Even before the end Luke Rendall the last drummer in Crisis was basically headhunted by Kirk Brandon who was then in a group called The Pack. They went onto to form Theatre Of Hate which I quite liked and I saw a few of their early shows in the London area. I think my best memory was being backstage when Boy George was having a fit about some bloke giving Kirk the eye and how he was going to beat the shit out of him! This was before Culture Club and I have to say I think fame really became Boy George who seemed more like a transvestite psychopath that night than a Karma Kamelion. It also evidently made him lose interest in Kirk! I heard a few years ago that Luke had been murdered.
Lester, the lead guitarist of Crisis, went on to form a group called Car Crash International with members of the Sex Gang Children but I can’t recall what they were like and am only aware of one 12″ single that they put out.
Our two roadies Martin and Flea went on to work with The Clash and Big Audio Dynamite and Flea who designed some of the original Crisis record sleeves was even in several Big Audio Dynamite videos. I don’t know how much input he had in their creation but he was a very talented artist and all-round interesting guy.
Sol Invictus, of course, came out of Death In June not Crisis.
With the exception of Tony Wakeford I’m not in contact with anyone from those Punk days.
In the years since Crisis, you seem to have moved from the realm of politics to that of aesthetics. Conceptually, Crisis seems to have been a very direct, literal and “instructive” project in nature, in the sense that the songs were clearly about (and commenting upon), something specific, and urging the listener to think and feel about things in certain ways. Because of this, Crisis could really only be interpreted one way – literally and at face value – while your subsequent work with Death In June seems to me as being almost the opposite of that sort of approach; it’s rife with vague allusions, double meanings, and open-ended readings. In short, Crisis was a very matter-of-fact thing, while Death In June is a much more nebulous and poetic project. Assuming such an interpretation of your work is accurate, was this shift in approach a conscious decision on your part, or did it happen as a part of a gradual process?
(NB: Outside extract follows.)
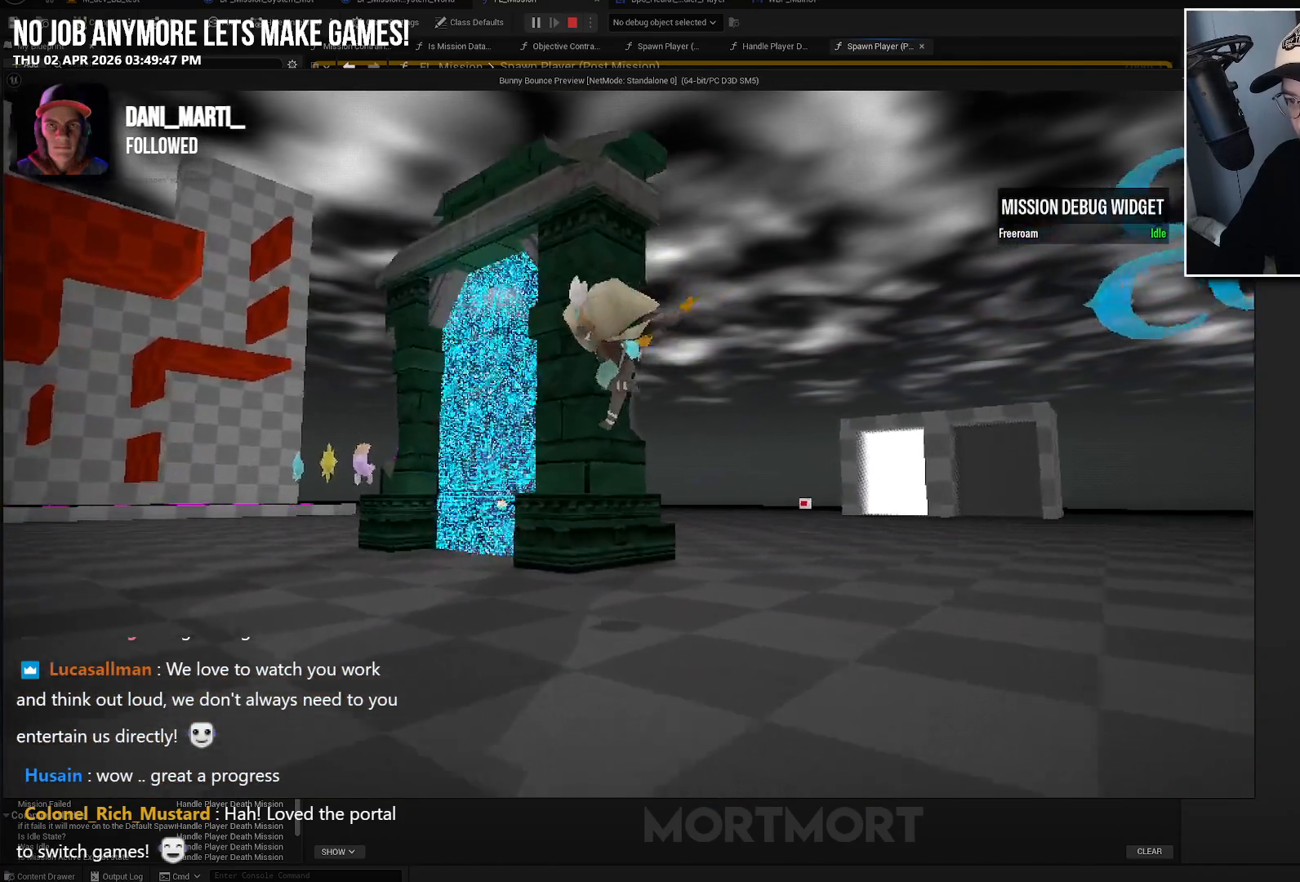
{"buttons": [], "left_stick": "up-left", "right_stick": "center", "events": []}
Even though we might have thought what we were writing/singing about was “specific” and “straightforward” it was soon interpreted as anything but. The song ‘White Youth’ is a prime example. We performed several times on the back of a lorry on demonstrations throughout the South of England / London that were organized by The Right To Work campaign. Crisis would play for up to seven or eight hours, with a few breaks in between, entertaining the people who had been marching in protest to their unemployment which was then rife in the UK. It was our equivalent to The Beatles slogging their way through similar set lengths in some sleaze pit in Hamburg in the early 1960s. Whilst they had their happy memories of the Reeperbahn, I have happy memories of stopping traffic crossing Tower Bridge in London playing “UK 79″ and “Holocaust”. We wrote with that marching rhythm in mind the song “White Youth,” which we thought was about ‘unity and brotherhood’ [the song ends with the repeated verse, “We are black, we are white – together we are dynamite!”], but much to my surprise some smartarse in the New Musical Express was soon saying that it was a white supremacist anthem. There’s no pleasing some folk is there! That was key in realizing that no matter what you wrote if it was any good it could be interpreted anyway, anyhow, anywhere. A Death In June prime directive!